One end of a copper rod of uniform cross section and length 1.5 m is kept in contact with ice and the other end with water at `100^@C`. At what point along its length should a temperature of `200^@C` be maintained so that in the steady state, the mass of ice melting be equal to that of the steam produced in same interval of time.
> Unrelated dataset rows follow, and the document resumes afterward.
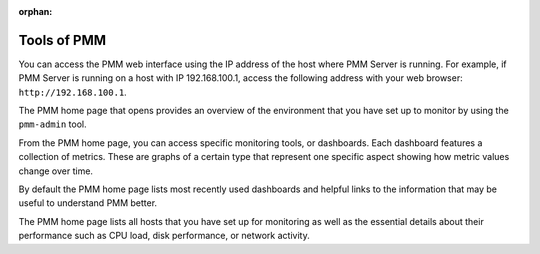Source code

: :orphan:

.. _using:

Tools of PMM
********************************************************************************

You can access the PMM web interface using the IP address of the host where
PMM Server is running.  For example, if PMM Server is running on a host with
IP 192.168.100.1, access the following address with your web browser:
``http://192.168.100.1``.


The PMM home page that opens provides an overview of the environment that you
have set up to monitor by using the ``pmm-admin`` tool.

From the PMM home page, you can access specific monitoring tools, or
dashboards. Each dashboard features a collection of metrics. These are graphs of
a certain type that represent one specific aspect showing how metric values
change over time.

.. image:: /_images/pmm.home-page.png

By default the PMM home page lists most recently used dashboards and helpful
links to the information that may be useful to understand PMM better.

The PMM home page lists all hosts that you have set up for monitoring as well
as the essential details about their performance such as CPU load, disk
performance, or network activity.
Assume that the whole system is insulated from surroundings:
`[L_("ice")=80 cal//g,L_("steam")=540 cal//g]`

To solve the problem, we need to find the point along the copper rod where a temperature of 200°C should be maintained so that the mass of ice melting is equal to the mass of steam produced in the same interval of time. ### Step-by-Step Solution: 1. **Understanding the Setup**: - One end of the copper rod is at 0°C (in contact with ice) and the other end is at 100°C (in contact with water). - The length of the rod is 1.5 m. 2. **Defining Variables**: - Let \( x \) be the distance from the ice end to the point where the temperature is 200°C. - The remaining length of the rod from the 200°C point to the water end will be \( 1.5 - x \). 3. **Heat Flow Calculation**: - The rate of heat flow from the 200°C point to the ice (0°C) is given by: \[ I_1 = \frac{kA(200 - 0)}{x} = \frac{200kA}{x} \] - The rate of heat flow from the 200°C point to the water (100°C) is given by: \[ I_2 = \frac{kA(200 - 100)}{1.5 - x} = \frac{100kA}{1.5 - x} \] 4. **Using Latent Heat**: - The heat absorbed by the melting ice (mass \( dm \)) is: \[ I_1 = \frac{dm}{dt} \cdot L_{\text{ice}} = \frac{dm}{dt} \cdot 80 \text{ cal/g} \] - The heat released by the steam (mass \( dm \)) is: \[ I_2 = \frac{dm}{dt} \cdot L_{\text{steam}} = \frac{dm}{dt} \cdot 540 \text{ cal/g} \] 5. **Equating Heat Flows**: - Since the mass of ice melting is equal to the mass of steam produced, we can set \( \frac{dm}{dt} \) from both sides equal: \[ \frac{200kA}{x} = \frac{100kA}{1.5 - x} \cdot \frac{80}{540} \] 6. **Simplifying the Equation**: - Cancel \( kA \) from both sides: \[ \frac{200}{x} = \frac{100}{1.5 - x} \cdot \frac{8}{54} \] - Rearranging gives: \[ \frac{200}{x} = \frac{800}{54(1.5 - x)} \] 7. **Cross-Multiplying**: - Cross-multiplying yields: \[ 200 \cdot 54(1.5 - x) = 800x \] - Simplifying gives: \[ 10800 - 10800x = 800x \] - Combine like terms: \[ 10800 = 10800x + 800x \] \[ 10800 = 11600x \] 8. **Solving for \( x \)**: - Thus: \[ x = \frac{10800}{11600} = \frac{81}{58} \approx 1.396 \text{ m} \] 9. **Finding the Distance from the Water End**: - The distance from the water end is: \[ 1.5 - x = 1.5 - 1.396 = 0.104 \text{ m} = 10.4 \text{ cm} \] ### Final Answer: The point along the length of the copper rod where a temperature of 200°C should be maintained is approximately **10.4 cm from the water end**.